** BRIEF **
Which lines in the data below contain the word "Right"? Return each of them.

** RECORDS FOR THE EXERCISE follows **

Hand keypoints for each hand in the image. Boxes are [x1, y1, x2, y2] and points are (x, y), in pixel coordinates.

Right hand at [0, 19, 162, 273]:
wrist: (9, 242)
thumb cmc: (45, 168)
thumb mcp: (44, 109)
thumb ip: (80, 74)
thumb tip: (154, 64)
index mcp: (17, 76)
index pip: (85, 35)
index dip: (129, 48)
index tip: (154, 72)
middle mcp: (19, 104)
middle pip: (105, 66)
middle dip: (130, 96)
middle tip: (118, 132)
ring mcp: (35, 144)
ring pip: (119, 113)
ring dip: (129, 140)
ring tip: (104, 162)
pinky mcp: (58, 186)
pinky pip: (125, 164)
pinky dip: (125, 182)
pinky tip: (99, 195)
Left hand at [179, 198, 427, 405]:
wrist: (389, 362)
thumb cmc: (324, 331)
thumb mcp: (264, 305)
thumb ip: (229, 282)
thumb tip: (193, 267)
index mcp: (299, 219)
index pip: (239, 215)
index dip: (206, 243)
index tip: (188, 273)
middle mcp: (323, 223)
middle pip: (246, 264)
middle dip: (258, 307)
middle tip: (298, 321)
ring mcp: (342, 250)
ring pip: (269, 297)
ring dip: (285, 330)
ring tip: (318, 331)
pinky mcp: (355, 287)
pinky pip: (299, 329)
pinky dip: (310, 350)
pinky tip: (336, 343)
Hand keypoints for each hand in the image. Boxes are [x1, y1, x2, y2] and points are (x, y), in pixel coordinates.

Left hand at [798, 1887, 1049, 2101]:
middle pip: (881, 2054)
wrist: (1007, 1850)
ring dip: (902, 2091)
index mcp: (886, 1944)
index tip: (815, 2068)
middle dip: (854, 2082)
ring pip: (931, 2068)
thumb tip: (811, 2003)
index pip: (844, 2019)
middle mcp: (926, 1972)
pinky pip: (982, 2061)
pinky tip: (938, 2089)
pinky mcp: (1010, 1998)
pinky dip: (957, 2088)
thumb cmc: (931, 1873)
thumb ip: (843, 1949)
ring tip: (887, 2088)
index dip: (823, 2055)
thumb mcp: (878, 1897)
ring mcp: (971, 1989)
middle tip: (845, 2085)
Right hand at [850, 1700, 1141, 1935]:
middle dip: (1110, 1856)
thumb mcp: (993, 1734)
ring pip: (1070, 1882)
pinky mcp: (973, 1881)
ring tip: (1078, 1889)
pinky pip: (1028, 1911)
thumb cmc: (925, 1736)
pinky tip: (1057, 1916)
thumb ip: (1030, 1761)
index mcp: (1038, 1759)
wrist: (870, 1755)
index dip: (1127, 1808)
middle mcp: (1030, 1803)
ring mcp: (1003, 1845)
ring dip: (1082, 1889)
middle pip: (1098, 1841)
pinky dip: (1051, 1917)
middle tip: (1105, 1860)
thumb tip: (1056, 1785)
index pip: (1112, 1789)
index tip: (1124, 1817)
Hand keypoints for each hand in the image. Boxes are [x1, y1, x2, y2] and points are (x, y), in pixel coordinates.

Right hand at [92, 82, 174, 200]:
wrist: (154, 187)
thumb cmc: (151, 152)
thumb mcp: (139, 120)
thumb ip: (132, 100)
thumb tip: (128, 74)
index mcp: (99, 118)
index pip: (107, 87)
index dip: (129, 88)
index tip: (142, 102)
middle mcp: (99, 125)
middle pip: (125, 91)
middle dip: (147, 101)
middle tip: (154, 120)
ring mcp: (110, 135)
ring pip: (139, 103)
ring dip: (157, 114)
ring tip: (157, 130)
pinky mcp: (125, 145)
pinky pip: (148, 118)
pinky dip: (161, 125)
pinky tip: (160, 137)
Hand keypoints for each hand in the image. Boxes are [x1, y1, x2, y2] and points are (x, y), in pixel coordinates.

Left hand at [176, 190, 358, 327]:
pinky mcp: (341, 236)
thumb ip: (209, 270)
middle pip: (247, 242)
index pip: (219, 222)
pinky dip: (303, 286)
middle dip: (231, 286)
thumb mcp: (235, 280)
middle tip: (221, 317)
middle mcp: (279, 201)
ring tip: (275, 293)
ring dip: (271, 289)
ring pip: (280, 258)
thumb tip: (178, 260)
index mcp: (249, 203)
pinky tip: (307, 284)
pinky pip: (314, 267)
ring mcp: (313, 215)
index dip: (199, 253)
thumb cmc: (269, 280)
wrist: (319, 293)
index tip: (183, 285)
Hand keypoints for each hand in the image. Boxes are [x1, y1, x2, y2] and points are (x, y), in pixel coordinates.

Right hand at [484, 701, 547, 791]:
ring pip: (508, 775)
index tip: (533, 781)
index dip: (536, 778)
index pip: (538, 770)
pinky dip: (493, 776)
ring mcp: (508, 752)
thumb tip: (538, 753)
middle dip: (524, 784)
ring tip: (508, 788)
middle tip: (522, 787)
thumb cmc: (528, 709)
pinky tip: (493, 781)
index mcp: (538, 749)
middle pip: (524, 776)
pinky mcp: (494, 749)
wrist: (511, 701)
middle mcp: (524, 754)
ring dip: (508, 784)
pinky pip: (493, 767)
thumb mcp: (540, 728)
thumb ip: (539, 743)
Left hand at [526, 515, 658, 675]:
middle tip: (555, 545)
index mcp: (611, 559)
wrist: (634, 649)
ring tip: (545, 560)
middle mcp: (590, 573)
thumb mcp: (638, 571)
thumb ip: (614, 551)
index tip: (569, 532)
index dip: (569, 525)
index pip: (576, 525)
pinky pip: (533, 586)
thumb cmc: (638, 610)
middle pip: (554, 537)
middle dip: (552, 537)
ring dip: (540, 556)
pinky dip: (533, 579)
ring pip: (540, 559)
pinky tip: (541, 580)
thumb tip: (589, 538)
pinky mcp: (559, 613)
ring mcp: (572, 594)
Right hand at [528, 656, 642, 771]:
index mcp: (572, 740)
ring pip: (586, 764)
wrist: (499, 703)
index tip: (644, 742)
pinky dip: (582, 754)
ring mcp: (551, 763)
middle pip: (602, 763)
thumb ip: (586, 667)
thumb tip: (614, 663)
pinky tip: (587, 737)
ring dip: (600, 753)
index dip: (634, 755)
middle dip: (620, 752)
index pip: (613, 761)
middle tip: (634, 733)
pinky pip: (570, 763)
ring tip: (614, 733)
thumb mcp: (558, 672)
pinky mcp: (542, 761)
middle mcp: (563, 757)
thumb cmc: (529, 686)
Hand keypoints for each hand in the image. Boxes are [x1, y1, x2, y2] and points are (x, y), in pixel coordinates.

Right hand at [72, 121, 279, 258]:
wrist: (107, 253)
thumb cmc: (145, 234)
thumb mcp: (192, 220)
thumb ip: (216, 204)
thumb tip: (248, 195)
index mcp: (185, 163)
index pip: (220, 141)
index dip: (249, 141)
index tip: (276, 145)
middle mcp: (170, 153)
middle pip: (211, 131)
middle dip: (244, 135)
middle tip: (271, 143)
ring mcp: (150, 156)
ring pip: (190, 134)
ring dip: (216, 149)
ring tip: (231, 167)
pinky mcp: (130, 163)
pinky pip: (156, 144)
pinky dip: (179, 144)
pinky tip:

** End of RECORDS FOR THE EXERCISE **

** EXERCISE RESULT **
Right hand at [0, 19, 162, 273]:
Right hand at [850, 1700, 1141, 1935]:
Right hand at [92, 82, 174, 200]:
Right hand at [484, 701, 547, 791]:
Right hand at [528, 656, 642, 771]:
Right hand at [72, 121, 279, 258]:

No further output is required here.